GOAL OF THE EXERCISE: Where does the string "could" appear? Copy every line of the entries below that holds it.

+++++

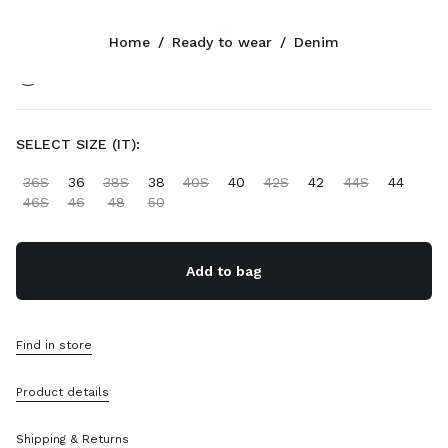
Color:
Light Blue
Home
/
Ready to wear
/
Denim
Follow Us facebook
Follow Us instagram
Follow Us twitter
Follow Us youtube
Follow Us tiktok
Follow Us snapchat
CONTACTS
SELECT SIZE (IT):
+34 91 123 77 74
36S
36
38S
38
40S
40
42S
42
44S
44
Write Us On WhatsApp
46S
46
48
50
Contacts
Store Locator
Sitemap
Add to bag
SUPPORT
Find in store
Miu Miu Services
Track Your Order
Product details
FAQs
Returns
Shipping & Returns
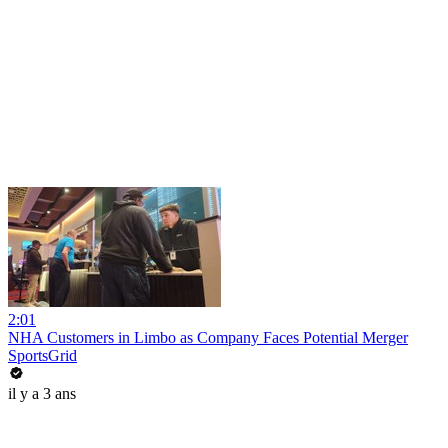
2:01
NHA Customers in Limbo as Company Faces Potential Merger
SportsGrid
il y a 3 ans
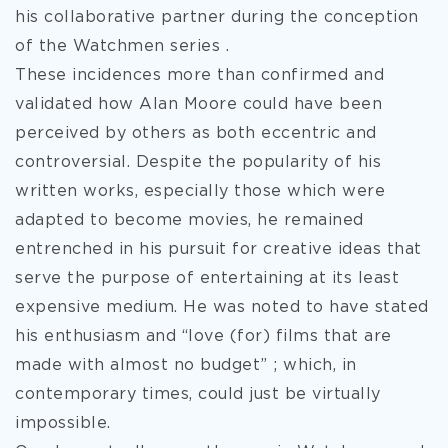
his collaborative partner during the conception
of the Watchmen series .
These incidences more than confirmed and
validated how Alan Moore could have been
perceived by others as both eccentric and
controversial. Despite the popularity of his
written works, especially those which were
adapted to become movies, he remained
entrenched in his pursuit for creative ideas that
serve the purpose of entertaining at its least
expensive medium. He was noted to have stated
his enthusiasm and “love (for) films that are
made with almost no budget” ; which, in
contemporary times, could just be virtually
impossible.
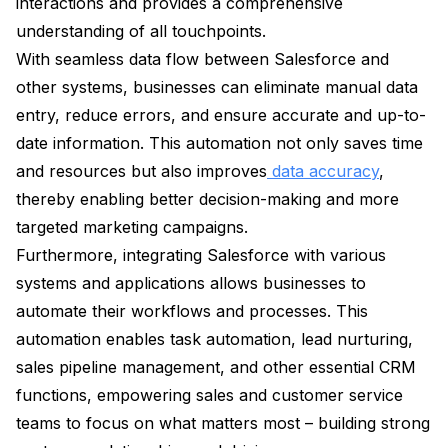
interactions and provides a comprehensive
understanding of all touchpoints.
With seamless data flow between Salesforce and
other systems, businesses can eliminate manual data
entry, reduce errors, and ensure accurate and up-to-
date information. This automation not only saves time
and resources but also improves
data accuracy
,
thereby enabling better decision-making and more
targeted marketing campaigns.
Furthermore, integrating Salesforce with various
systems and applications allows businesses to
automate their workflows and processes. This
automation enables task automation, lead nurturing,
sales pipeline management, and other essential CRM
functions, empowering sales and customer service
teams to focus on what matters most – building strong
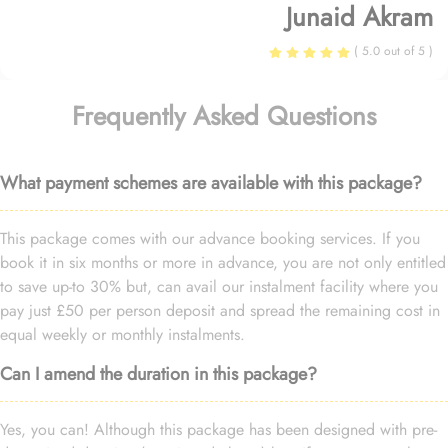
Junaid Akram
( 5.0 out of 5 )
Frequently Asked Questions
What payment schemes are available with this package?
This package comes with our advance booking services. If you
book it in six months or more in advance, you are not only entitled
to save up-to 30% but, can avail our instalment facility where you
pay just £50 per person deposit and spread the remaining cost in
equal weekly or monthly instalments.
Can I amend the duration in this package?
Yes, you can! Although this package has been designed with pre-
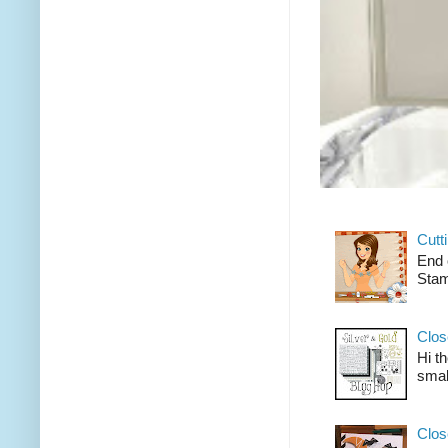
Cutt
End 
Stam
Clos
Hi t
smal
Clos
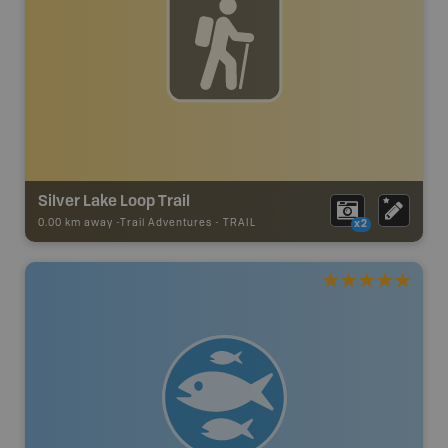
Silver Lake Loop Trail
0.00 km away -
Trail Adventures
-
TRAIL
x2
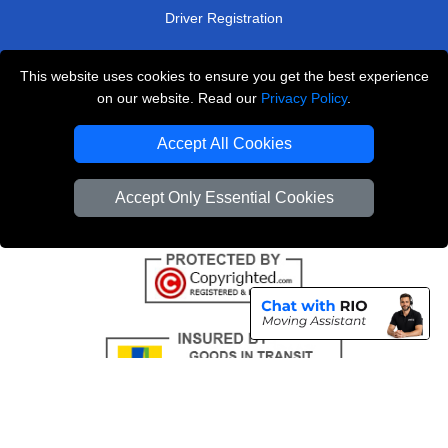
Driver Registration
This website uses cookies to ensure you get the best experience
London Removals Service
on our website. Read our
Privacy Policy
.
Man and Van Services in London
Accept All Cookies
Cardboard Boxes London
Accept Only Essential Cookies
Vehicle Recovery London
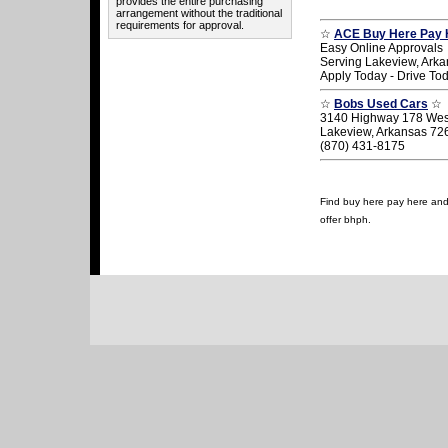
provides the entire purchasing
arrangement without the traditional
requirements for approval.
☆
ACE Buy Here Pay 
Easy Online Approvals
Serving Lakeview, Ark
Apply Today - Drive To
☆
Bobs Used Cars
☆
3140 Highway 178 Wes
Lakeview, Arkansas 72
(870) 431-8175
Find buy here pay here and u
offer bhph.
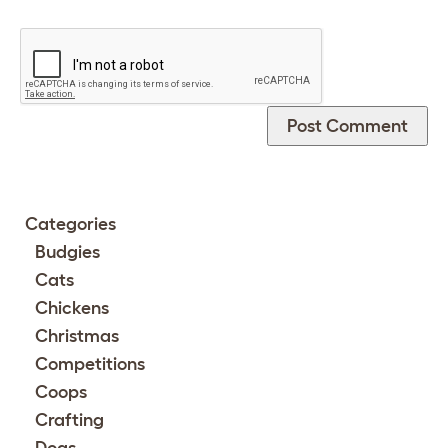
Categories
Budgies
Cats
Chickens
Christmas
Competitions
Coops
Crafting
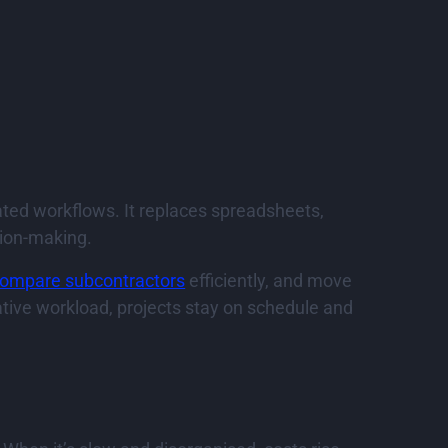
ated workflows. It replaces spreadsheets,
sion-making.
ompare subcontractors
efficiently, and move
tive workload, projects stay on schedule and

+++++

RESULT:
validated how Alan Moore could have been
contemporary times, could just be virtually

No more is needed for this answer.